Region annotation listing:

* * *

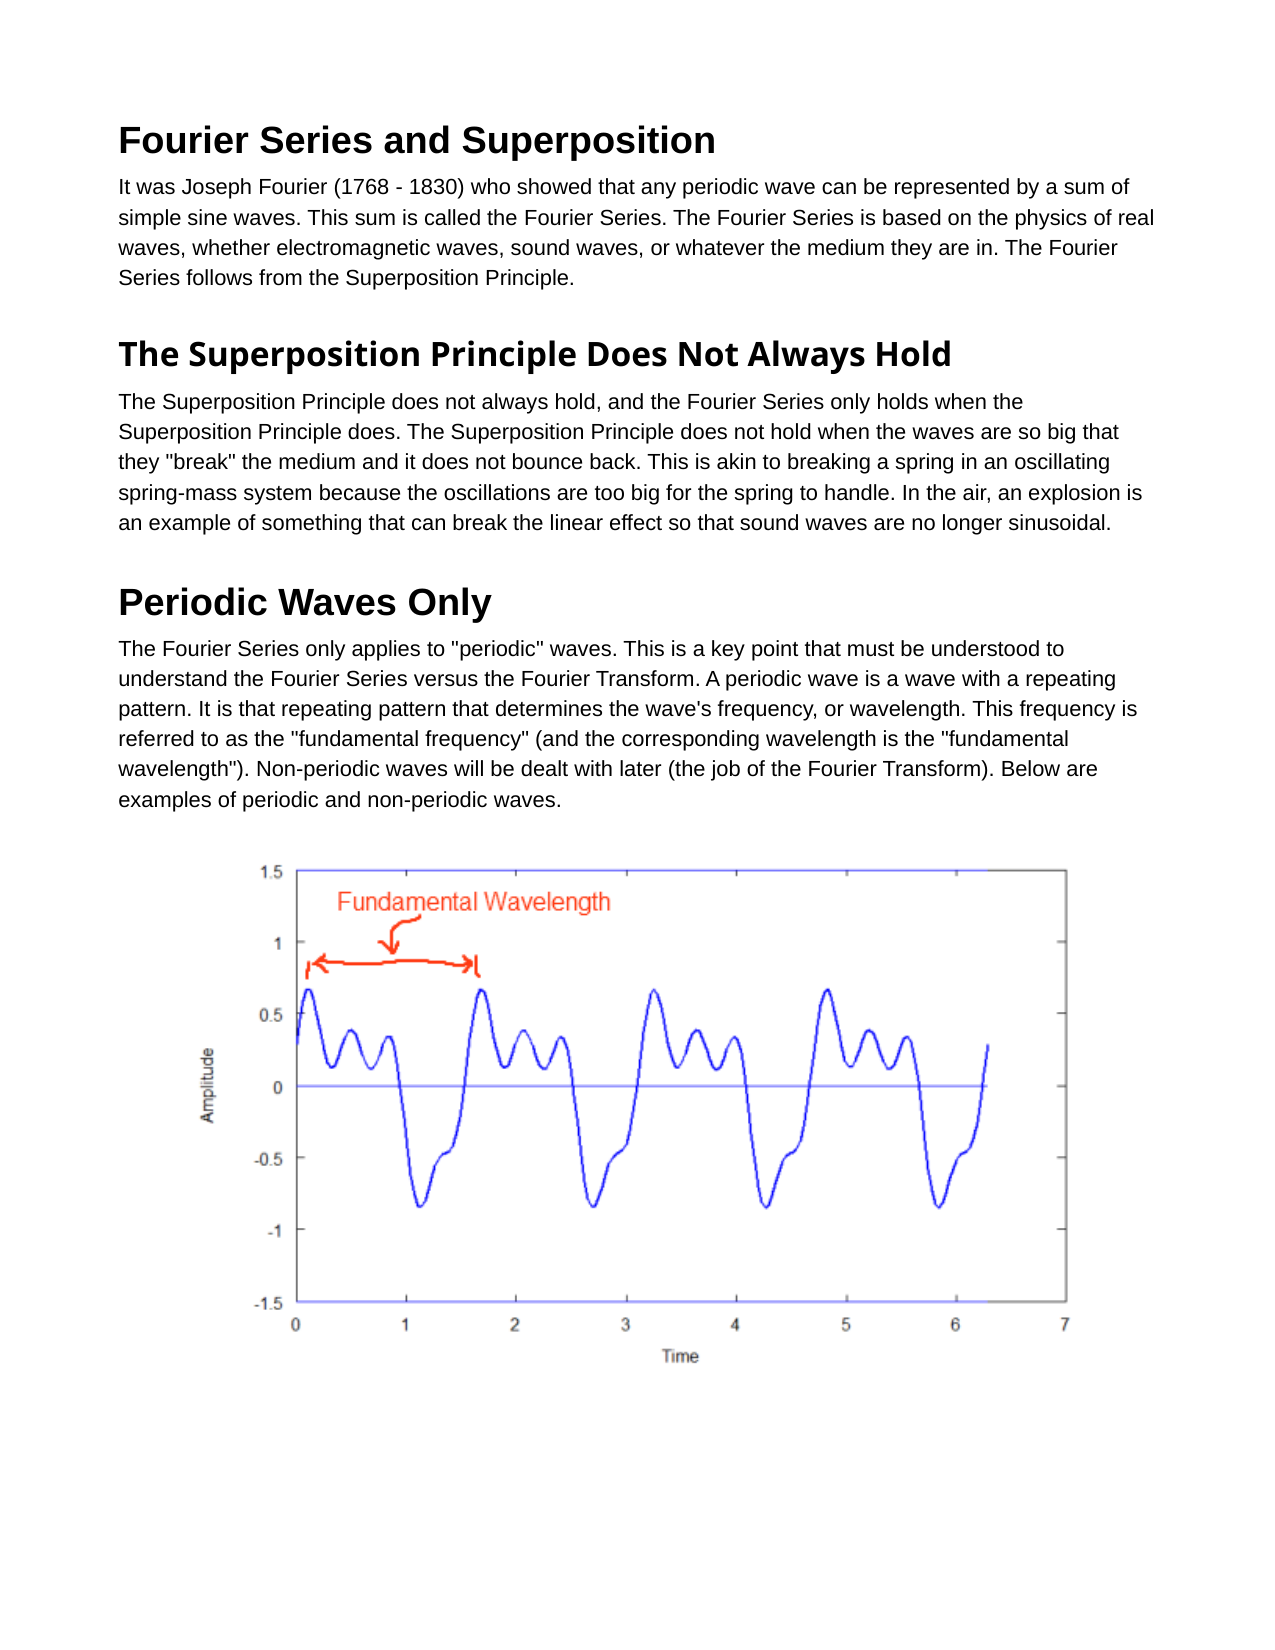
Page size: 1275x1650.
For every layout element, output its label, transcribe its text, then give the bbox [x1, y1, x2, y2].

subtitle The Superposition Principle Does Not Always Hold [118, 331, 1157, 376]
text The Superposition Principle does not always hold, and the Fourier Series only holds when the Superposition Principle does. The Superposition Principle does not hold when the waves are so big that they "break" the medium and it does not bounce back. This is akin to breaking a spring in an oscillating spring-mass system because the oscillations are too big for the spring to handle. In the air, an explosion is an example of something that can break the linear effect so that sound waves are no longer sinusoidal. [118, 389, 1157, 535]
subtitle Periodic Waves Only [118, 579, 1157, 623]
picture [168, 831, 1107, 1371]
subtitle Fourier Series and Superposition [118, 118, 1157, 162]
text The Fourier Series only applies to "periodic" waves. This is a key point that must be understood to understand the Fourier Series versus the Fourier Transform. A periodic wave is a wave with a repeating pattern. It is that repeating pattern that determines the wave's frequency, or wavelength. This frequency is referred to as the "fundamental frequency" (and the corresponding wavelength is the "fundamental wavelength"). Non-periodic waves will be dealt with later (the job of the Fourier Transform). Below are examples of periodic and non-periodic waves. [118, 636, 1157, 812]
text It was Joseph Fourier (1768 - 1830) who showed that any periodic wave can be represented by a sum of simple sine waves. This sum is called the Fourier Series. The Fourier Series is based on the physics of real waves, whether electromagnetic waves, sound waves, or whatever the medium they are in. The Fourier Series follows from the Superposition Principle. [118, 174, 1157, 290]
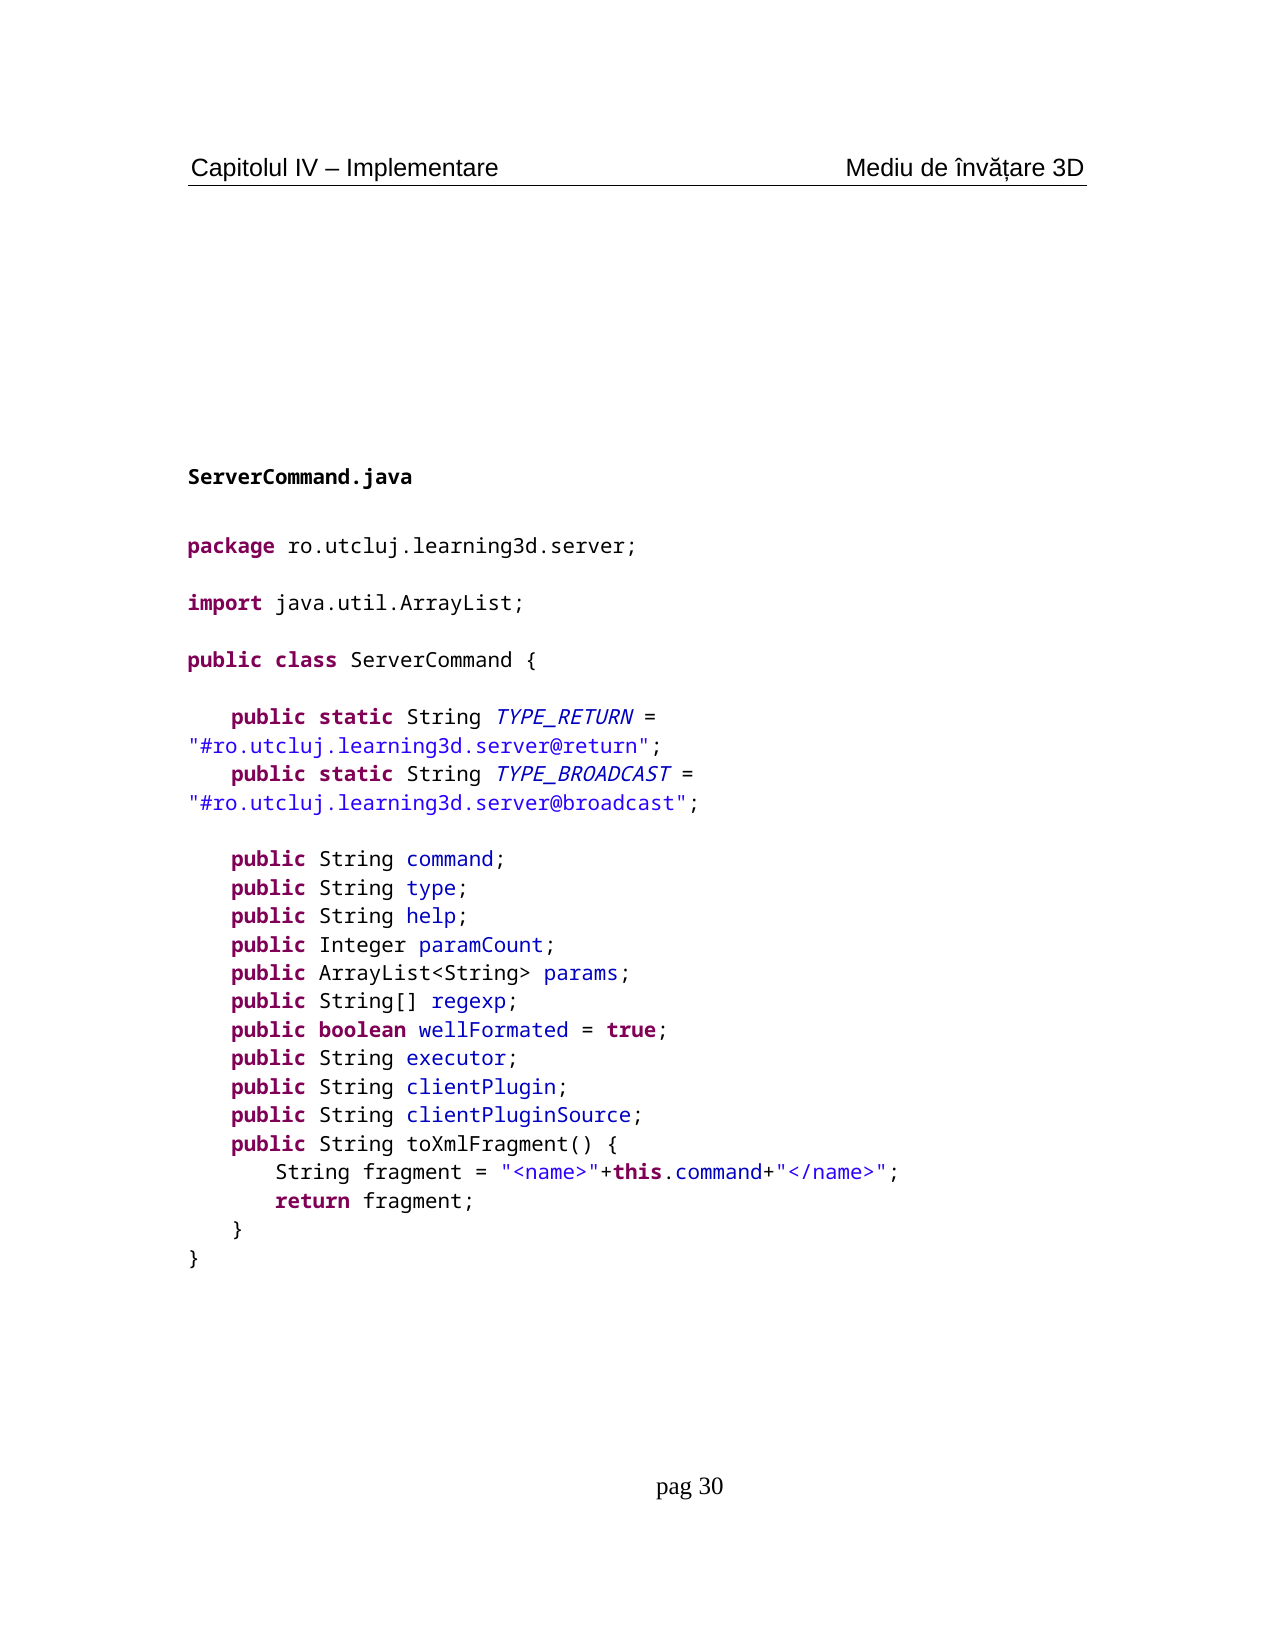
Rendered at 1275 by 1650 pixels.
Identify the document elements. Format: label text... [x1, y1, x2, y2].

text import java.util.ArrayList; [187, 588, 1087, 617]
text public String[] regexp; [187, 987, 1087, 1015]
text ServerCommand.java [187, 462, 1087, 490]
text } [187, 1243, 1087, 1271]
text public String clientPlugin; [187, 1072, 1087, 1100]
text public ArrayList<String> params; [187, 958, 1087, 987]
text public String clientPluginSource; [187, 1100, 1087, 1129]
text String fragment = "<name>"+this.command+"</name>"; [187, 1157, 1087, 1186]
text public static String TYPE_BROADCAST = "#ro.utcluj.learning3d.server@broadcast"; [187, 759, 1087, 816]
text public class ServerCommand { [187, 645, 1087, 674]
text public Integer paramCount; [187, 930, 1087, 958]
text public String help; [187, 901, 1087, 930]
text public String type; [187, 873, 1087, 901]
text public static String TYPE_RETURN = "#ro.utcluj.learning3d.server@return"; [187, 702, 1087, 759]
text } [187, 1214, 1087, 1243]
text package ro.utcluj.learning3d.server; [187, 532, 1087, 560]
text public String executor; [187, 1043, 1087, 1072]
text public boolean wellFormated = true; [187, 1015, 1087, 1043]
text public String toXmlFragment() { [187, 1129, 1087, 1157]
text public String command; [187, 844, 1087, 873]
text return fragment; [187, 1186, 1087, 1214]
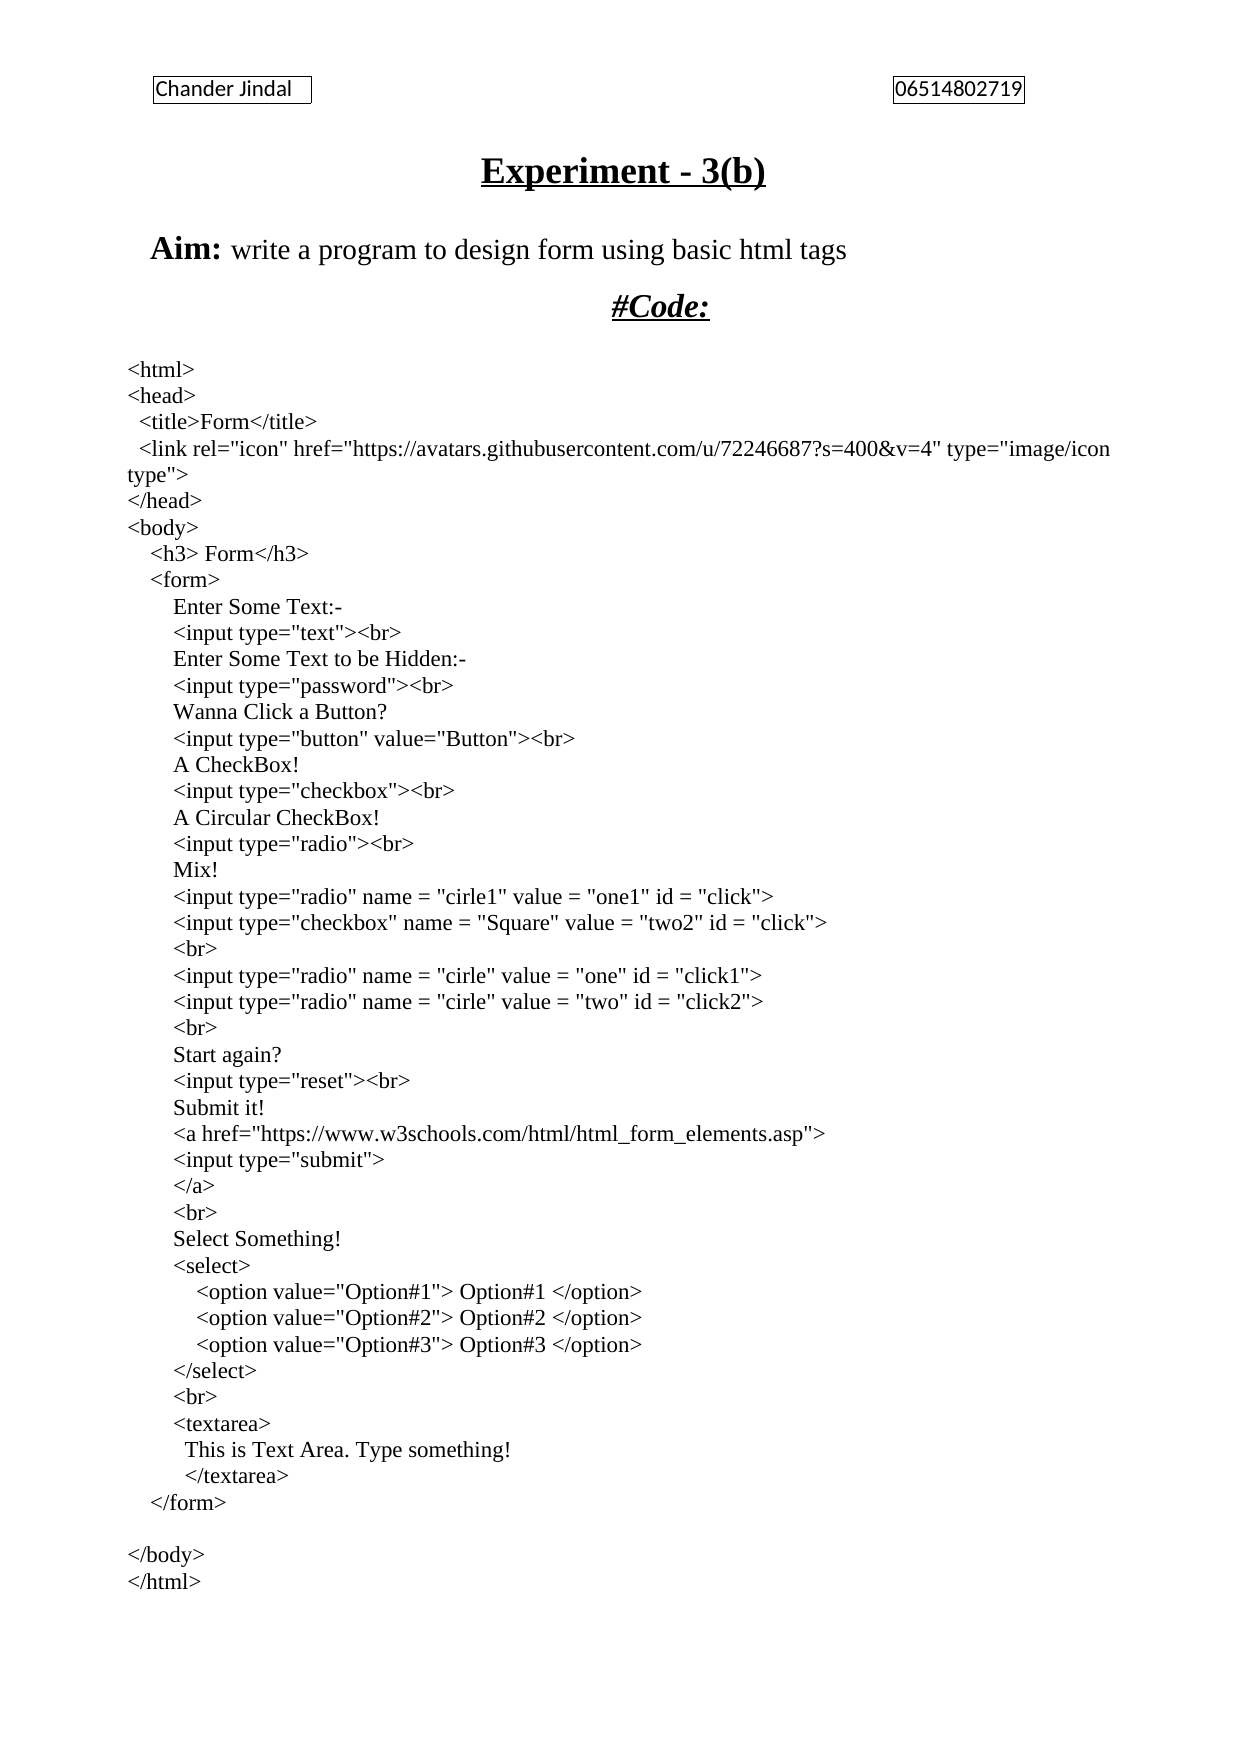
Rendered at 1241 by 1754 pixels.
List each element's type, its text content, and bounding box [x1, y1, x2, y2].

* * *

[Problem to work on]
Rewrite the lines of the listing as a Markdown table with the columns Row and Line, starting at the line that contains "Rendered at 1275 by 1650 pixels." and ending at the line that contains "text public String type;". Include both of those lines, and leave out any blank lines.

[Solution]
| Row | Line |
|---|---|
| 1 | Rendered at 1275 by 1650 pixels. |
| 2 | Identify the document elements. Format: label text... [x1, y1, x2, y2]. |
| 3 | text import java.util.ArrayList; [187, 588, 1087, 617] |
| 4 | text public String[] regexp; [187, 987, 1087, 1015] |
| 5 | text ServerCommand.java [187, 462, 1087, 490] |
| 6 | text } [187, 1243, 1087, 1271] |
| 7 | text public String clientPlugin; [187, 1072, 1087, 1100] |
| 8 | text public ArrayList<String> params; [187, 958, 1087, 987] |
| 9 | text public String clientPluginSource; [187, 1100, 1087, 1129] |
| 10 | text String fragment = "<name>"+this.command+"</name>"; [187, 1157, 1087, 1186] |
| 11 | text public static String TYPE_BROADCAST = "#ro.utcluj.learning3d.server@broadcast"; [187, 759, 1087, 816] |
| 12 | text public class ServerCommand { [187, 645, 1087, 674] |
| 13 | text public Integer paramCount; [187, 930, 1087, 958] |
| 14 | text public String help; [187, 901, 1087, 930] |
| 15 | text public String type; [187, 873, 1087, 901] |